Mustafa Kemal ise daha askeri akademide iken istibdat karşıtı faaliyetleri dolayısıyla 'mimlendiği' için ceza olarak sürgün yeri olan Şam'daki 5. Ordu'ya yüzbaşı rütbesiyle gönderilmiş, tayinini işlerin merkezi olan Selanik'e çıkaramayınca hastalık gerekçesiyle izin alarak gittiği kentte yapılan çalışmalara geri planda katılmak zorunda kalmıştır...

1908 Devriminden sonra ordunun siyasete alet edilmemesi konusunda ısrar edince de kızağa çekilmeye çalışılmıştır.

***

Buna rağmen 1909 yılında İstanbul'da çıkan 31 Mart isyanı ile ilgili haberler Selanik'e gelince ilk harekete geçenlerden biri o zaman kolağası rütbesindeki Mustafa Kemal olmuştur...

Mustafa Kemal, kendi komutanı olan Hüseyin Hüsnü Paşa kumandasında bir Hareket Ordusu kurulması fikrini çevresine kabul ettirmiş kendisi de bu 'ordu'nun kurmay başkanlığını üstlenmiştir...

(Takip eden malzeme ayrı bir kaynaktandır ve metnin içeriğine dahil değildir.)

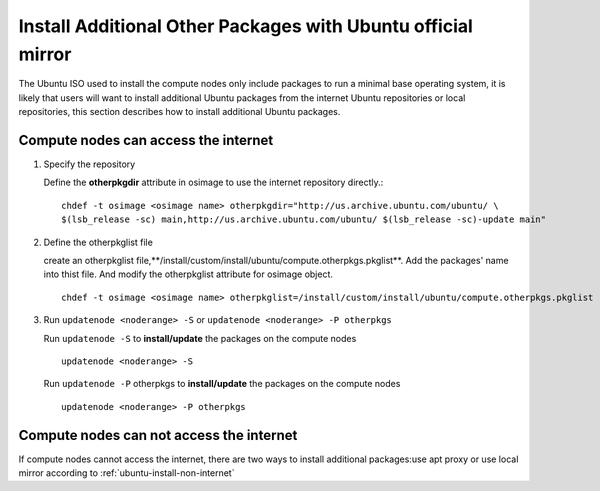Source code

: Install Additional Other Packages with Ubuntu official mirror
==============================================================

The Ubuntu ISO used to install the compute nodes only include packages to run a minimal base operating system, it is likely that users will want to install additional Ubuntu packages from the internet Ubuntu repositories or local repositories, this section describes how to install additional Ubuntu packages.

Compute nodes can access the internet
-------------------------------------

#. Specify the repository

   Define the **otherpkgdir** attribute in osimage to use the internet repository directly.: ::

    chdef -t osimage <osimage name> otherpkgdir="http://us.archive.ubuntu.com/ubuntu/ \
    $(lsb_release -sc) main,http://us.archive.ubuntu.com/ubuntu/ $(lsb_release -sc)-update main"

#. Define the otherpkglist file

   create an otherpkglist file,**/install/custom/install/ubuntu/compute.otherpkgs.pkglist**. Add the packages' name into thist file. And modify the otherpkglist attribute for osimage object. ::

    chdef -t osimage <osimage name> otherpkglist=/install/custom/install/ubuntu/compute.otherpkgs.pkglist

#. Run ``updatenode <noderange> -S`` or ``updatenode <noderange> -P otherpkgs`` 

   Run ``updatenode -S`` to **install/update** the packages on the compute nodes ::

    updatenode <noderange> -S

   Run ``updatenode -P`` otherpkgs to **install/update** the packages on the compute nodes ::

    updatenode <noderange> -P otherpkgs

Compute nodes can not access the internet
------------------------------------------

If compute nodes cannot access the internet, there are two ways to install additional packages:use apt proxy or use local mirror according to :ref:`ubuntu-install-non-internet`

Ne var ki, 15 Nisanda Selanik'ten yola çıkan bu kuvvet İstanbul'a varmak üzere iken olaya İttihat ve Terakki Cemiyeti Genel merkezi müdahale etmiş, ordunun komutanlığına 3. Ordu Komutanı Mahmut Şevket Paşa atanmış, Kurmay Başkanlığı'na da Berlin'de askeri ataşelikten yeni dönen Enver Bey getirilmiştir.

***

Mustafa Kemal'in bu olay sırasında inisiyatif alarak öne çıkması Enver Bey'i rahatsız eder... Onun yönlendirmesiyle bir süre sonra İttihat Terakki Genel Merkezi ilginç bir karar alır...

Karar, görünüşte Mustafa Kemal'i 'onore' etmekte, ama gerçekte onu altından kalkılamayacak bir göreve göndererek etkisizleştirmeyi amaçlamaktadır...

Karara göre Mustafa Kemal, kendisine verilen bin altınlık bir sandık ve bir yetki belgesiyle tek başına, Trablusgarp'a gidecek ve oradaki isyanı bastırarak devlet otoritesini tekrar kuracaktır.